AutoRun also provides a great way for bad guys to penetrate an organization's network: just put a Trojan of some kind on a USB stick and an AutoRun.inf that contains instructions to install the Trojan. Then drop the USB stick (or, better, several dozen such USB sticks) around the organization's parking lot. Unsuspecting employees will pick up the USB sticks, carry them into the building and then shove them into their PCs, wondering, "what's on this USB stick?" Result: the AutoRun.infs get executed by Windows' helpful AutoRun system, and voila, several infected PCs are now gathering information off the victim organization's network and forwarding it back to the bad guys in some manner.
What can organizations do to combat this?
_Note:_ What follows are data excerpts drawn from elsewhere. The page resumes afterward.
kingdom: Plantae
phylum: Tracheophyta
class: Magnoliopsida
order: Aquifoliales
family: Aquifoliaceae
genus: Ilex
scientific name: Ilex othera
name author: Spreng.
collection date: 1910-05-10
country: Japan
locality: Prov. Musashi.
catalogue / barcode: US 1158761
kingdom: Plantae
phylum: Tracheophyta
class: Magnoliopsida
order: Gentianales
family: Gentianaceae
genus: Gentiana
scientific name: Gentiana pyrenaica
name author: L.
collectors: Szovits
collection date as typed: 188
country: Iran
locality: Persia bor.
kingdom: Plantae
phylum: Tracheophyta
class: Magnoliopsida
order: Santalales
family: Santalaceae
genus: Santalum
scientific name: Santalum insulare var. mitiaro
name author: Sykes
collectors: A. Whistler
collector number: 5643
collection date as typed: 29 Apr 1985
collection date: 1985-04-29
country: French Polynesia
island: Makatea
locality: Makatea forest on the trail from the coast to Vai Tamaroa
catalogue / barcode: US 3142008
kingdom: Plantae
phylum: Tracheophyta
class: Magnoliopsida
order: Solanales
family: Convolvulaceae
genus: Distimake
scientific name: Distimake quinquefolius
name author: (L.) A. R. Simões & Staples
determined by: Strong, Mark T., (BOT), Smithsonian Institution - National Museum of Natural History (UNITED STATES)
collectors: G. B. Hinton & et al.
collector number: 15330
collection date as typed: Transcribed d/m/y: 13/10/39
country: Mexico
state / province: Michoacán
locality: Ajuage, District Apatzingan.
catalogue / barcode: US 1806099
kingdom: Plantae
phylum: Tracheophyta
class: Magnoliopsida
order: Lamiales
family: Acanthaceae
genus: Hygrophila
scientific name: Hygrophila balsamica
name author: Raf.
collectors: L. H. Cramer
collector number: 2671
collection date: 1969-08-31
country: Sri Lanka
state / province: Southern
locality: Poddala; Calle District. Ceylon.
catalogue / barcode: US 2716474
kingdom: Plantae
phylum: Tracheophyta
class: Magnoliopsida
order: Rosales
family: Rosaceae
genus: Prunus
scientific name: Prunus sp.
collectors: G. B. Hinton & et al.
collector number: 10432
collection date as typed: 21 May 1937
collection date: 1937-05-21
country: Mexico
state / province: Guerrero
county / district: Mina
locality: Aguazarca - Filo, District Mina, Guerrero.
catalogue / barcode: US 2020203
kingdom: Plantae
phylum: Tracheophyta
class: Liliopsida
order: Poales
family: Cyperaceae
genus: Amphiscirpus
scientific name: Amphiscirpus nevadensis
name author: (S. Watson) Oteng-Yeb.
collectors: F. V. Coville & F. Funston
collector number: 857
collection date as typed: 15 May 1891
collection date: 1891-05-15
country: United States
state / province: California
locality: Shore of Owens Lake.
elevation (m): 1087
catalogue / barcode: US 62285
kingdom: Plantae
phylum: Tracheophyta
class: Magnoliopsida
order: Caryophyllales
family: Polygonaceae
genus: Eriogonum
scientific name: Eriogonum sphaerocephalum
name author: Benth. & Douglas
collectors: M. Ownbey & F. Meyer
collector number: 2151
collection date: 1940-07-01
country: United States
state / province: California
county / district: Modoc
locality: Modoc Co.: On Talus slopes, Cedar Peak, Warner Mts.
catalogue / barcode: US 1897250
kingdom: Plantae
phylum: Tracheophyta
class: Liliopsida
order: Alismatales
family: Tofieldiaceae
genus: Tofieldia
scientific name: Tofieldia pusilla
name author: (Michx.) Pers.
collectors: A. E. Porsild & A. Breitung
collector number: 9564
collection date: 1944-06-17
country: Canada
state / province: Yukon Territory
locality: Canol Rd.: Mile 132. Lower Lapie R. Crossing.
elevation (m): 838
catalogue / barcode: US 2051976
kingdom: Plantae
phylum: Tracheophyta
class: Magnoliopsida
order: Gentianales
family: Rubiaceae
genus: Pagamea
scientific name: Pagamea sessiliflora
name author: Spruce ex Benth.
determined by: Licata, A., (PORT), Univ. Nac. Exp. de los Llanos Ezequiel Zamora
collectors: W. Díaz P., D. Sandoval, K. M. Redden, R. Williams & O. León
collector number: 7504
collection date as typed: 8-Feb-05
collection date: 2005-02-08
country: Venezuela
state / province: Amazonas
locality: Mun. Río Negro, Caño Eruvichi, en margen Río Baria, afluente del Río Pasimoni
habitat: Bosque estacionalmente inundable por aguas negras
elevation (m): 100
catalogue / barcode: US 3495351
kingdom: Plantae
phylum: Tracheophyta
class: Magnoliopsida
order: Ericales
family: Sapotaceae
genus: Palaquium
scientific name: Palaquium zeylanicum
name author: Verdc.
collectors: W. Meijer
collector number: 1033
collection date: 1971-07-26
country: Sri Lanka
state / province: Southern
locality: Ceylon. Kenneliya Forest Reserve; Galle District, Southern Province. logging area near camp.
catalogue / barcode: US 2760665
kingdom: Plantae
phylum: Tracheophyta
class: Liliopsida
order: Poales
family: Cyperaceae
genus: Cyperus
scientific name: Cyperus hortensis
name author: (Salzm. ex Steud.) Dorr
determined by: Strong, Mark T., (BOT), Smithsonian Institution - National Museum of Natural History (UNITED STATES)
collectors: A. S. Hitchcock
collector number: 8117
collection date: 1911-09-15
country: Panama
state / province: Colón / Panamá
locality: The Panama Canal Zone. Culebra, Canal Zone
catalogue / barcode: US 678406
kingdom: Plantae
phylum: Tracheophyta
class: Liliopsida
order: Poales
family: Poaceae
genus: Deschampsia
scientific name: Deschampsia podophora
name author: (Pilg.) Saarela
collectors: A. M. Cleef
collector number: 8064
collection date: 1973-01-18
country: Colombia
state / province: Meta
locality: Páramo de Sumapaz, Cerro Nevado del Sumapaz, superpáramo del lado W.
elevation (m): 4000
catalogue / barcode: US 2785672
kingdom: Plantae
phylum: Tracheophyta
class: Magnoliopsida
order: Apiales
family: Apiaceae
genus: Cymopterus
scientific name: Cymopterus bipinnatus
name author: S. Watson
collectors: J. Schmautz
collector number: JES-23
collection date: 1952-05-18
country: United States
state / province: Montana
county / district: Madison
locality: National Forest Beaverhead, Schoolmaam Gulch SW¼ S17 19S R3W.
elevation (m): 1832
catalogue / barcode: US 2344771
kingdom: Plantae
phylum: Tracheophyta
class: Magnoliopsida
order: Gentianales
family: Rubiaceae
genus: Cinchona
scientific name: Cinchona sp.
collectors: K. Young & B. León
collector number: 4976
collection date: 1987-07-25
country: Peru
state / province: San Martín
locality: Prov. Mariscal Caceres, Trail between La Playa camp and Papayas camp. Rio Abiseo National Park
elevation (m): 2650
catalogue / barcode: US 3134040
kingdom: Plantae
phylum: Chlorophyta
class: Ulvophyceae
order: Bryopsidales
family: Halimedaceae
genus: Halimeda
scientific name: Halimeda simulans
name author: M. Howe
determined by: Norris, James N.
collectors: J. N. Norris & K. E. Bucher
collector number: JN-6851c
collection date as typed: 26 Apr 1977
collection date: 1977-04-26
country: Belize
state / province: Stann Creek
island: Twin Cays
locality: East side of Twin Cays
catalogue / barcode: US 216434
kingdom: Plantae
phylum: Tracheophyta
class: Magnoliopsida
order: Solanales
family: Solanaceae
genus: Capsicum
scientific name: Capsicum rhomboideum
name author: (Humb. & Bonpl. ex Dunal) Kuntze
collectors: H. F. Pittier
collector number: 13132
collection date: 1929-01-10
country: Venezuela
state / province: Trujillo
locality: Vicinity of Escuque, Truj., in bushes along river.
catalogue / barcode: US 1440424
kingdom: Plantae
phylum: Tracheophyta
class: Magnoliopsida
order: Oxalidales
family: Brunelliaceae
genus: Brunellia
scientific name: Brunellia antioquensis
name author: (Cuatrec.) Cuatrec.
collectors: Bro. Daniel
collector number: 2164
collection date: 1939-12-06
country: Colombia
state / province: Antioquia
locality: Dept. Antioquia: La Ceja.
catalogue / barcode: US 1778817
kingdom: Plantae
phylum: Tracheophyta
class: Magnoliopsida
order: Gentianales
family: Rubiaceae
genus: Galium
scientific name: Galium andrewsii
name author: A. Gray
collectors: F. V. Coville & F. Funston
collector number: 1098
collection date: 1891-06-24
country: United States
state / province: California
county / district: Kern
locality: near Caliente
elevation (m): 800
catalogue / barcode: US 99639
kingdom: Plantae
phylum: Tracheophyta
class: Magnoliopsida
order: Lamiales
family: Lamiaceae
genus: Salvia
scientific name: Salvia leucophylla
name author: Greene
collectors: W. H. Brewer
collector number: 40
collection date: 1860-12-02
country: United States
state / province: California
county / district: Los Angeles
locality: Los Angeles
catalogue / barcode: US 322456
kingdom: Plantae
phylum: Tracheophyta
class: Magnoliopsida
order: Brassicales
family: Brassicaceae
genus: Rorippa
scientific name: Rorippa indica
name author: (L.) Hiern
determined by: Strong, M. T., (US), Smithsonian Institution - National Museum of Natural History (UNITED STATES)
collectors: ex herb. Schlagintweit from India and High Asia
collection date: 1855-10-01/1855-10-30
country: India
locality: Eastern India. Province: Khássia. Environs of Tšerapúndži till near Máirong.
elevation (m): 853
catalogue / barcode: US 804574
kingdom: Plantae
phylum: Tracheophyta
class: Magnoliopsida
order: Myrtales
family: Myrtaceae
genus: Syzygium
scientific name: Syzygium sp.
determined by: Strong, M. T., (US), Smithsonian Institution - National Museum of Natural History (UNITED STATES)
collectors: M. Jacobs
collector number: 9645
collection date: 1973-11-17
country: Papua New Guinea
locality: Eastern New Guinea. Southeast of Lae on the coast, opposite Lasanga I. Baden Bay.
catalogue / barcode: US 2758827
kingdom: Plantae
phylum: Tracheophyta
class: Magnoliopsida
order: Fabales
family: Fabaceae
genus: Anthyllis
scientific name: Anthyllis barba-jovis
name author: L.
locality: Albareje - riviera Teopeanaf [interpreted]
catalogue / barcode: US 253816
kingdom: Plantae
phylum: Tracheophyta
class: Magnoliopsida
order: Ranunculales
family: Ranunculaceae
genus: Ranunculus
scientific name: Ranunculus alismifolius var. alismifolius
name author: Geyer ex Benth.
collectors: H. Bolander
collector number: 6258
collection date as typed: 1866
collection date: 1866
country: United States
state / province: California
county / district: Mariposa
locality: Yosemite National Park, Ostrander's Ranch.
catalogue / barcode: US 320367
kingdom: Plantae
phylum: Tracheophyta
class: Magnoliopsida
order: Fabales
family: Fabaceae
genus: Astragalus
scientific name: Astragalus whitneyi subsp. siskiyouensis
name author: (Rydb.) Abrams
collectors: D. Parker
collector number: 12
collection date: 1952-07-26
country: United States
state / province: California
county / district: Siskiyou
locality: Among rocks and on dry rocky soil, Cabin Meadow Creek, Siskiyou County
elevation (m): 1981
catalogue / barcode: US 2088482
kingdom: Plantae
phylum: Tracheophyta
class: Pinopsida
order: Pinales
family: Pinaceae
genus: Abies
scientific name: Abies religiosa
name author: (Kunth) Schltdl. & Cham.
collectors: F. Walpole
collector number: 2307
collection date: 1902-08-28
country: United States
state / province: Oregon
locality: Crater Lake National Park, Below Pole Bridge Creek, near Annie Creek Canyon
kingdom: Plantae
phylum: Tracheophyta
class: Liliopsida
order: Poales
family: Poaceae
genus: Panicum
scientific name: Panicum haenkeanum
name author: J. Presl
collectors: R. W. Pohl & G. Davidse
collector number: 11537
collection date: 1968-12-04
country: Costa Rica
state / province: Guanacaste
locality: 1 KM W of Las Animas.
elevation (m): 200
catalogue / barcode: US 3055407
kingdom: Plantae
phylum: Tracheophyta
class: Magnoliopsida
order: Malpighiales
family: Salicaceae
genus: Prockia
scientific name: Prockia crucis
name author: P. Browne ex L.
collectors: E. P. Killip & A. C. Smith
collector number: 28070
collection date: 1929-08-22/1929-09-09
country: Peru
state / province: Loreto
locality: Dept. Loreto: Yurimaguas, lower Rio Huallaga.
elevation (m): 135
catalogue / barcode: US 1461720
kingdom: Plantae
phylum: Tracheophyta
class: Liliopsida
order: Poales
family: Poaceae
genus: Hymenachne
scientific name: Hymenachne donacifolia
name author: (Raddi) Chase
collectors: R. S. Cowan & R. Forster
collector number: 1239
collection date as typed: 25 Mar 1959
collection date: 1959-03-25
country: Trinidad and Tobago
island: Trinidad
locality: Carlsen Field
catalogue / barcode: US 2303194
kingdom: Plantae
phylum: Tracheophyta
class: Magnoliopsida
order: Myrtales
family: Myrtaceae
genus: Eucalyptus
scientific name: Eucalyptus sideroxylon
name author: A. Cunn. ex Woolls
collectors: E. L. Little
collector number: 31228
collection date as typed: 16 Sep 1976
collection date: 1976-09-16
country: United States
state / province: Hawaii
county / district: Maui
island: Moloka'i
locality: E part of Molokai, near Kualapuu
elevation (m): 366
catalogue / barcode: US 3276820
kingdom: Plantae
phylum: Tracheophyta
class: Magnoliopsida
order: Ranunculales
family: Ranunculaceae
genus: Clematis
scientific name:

Well, it's easy to remove threats of this kind altogether, as Windows includes a Group Policy setting that, when enabled, tells all of the PCs in a domain, "ignore any AutoRun.inf files." The problem is that most organizations don't seem to have implemented that Group Policy setting, and it's not enabled by default. Thus, Windows users are in a situation where plugging a simple USB stick into our computers could lead to a range of quite awful things, and, again, that's no idle the-sky-is-falling sensationalism, as my three opening examples show.
Don't misunderstand me; Microsoft's heart was in the right place with AutoRun. Designers and users of products of all kinds must make difficult—heck, often painful—choices between ease of use versus ease of attack in those products. No one likes having to live with the annoyance of house keys and car keys, but that annoyance is tiny compared to having to deal with lost cars and burgled houses, and so keyless houses and cars are essentially nonexistent.
Fortunately, I think there's an answer, and it may be the simplest answer to a really scary vulnerability in computing history. Microsoft, how about issuing a security update next month that turns off AutoRun by default? Don't kill the feature, and don't override any existing Group Policies—I mean, if someone has taken the time to create a Group Policy that explicitly enables AutoRun, then hey, they must know what they're doing. Just use Windows Update to change AutoRun from "on by default" to "off by default."
For that matter, maybe only apply it to the Professional/Business/Ultimate/Enterprise versions of desktop Windows. After all, AutoRun seems intended for users who are unable or unwilling to read documentation—folks for whom perusing README.TXT or AUTORUN.INF would be out of the question. I hope we can all agree that all of those would be home users.
But, just in case our friends in Redmond don't happen to agree with me about the wisdom of, or the need for, an anti-AutoRun security update, consider doing it on your network via group policies. You'll find the setting in
Computer Configuration/Administrative Tools/Windows Components/AutoPlay Policies
for Vista and Windows 7, and in
Computer Configuration/Administrative Tools/System
in XP—it's directly inside the System folder. Trust me, eventually all of us will have to live through having a user plug the wrong USB stick into an unfortunate PC, and honestly I suspect we've all just about "AutoRun" out of time to put on our anti-USB protection gear!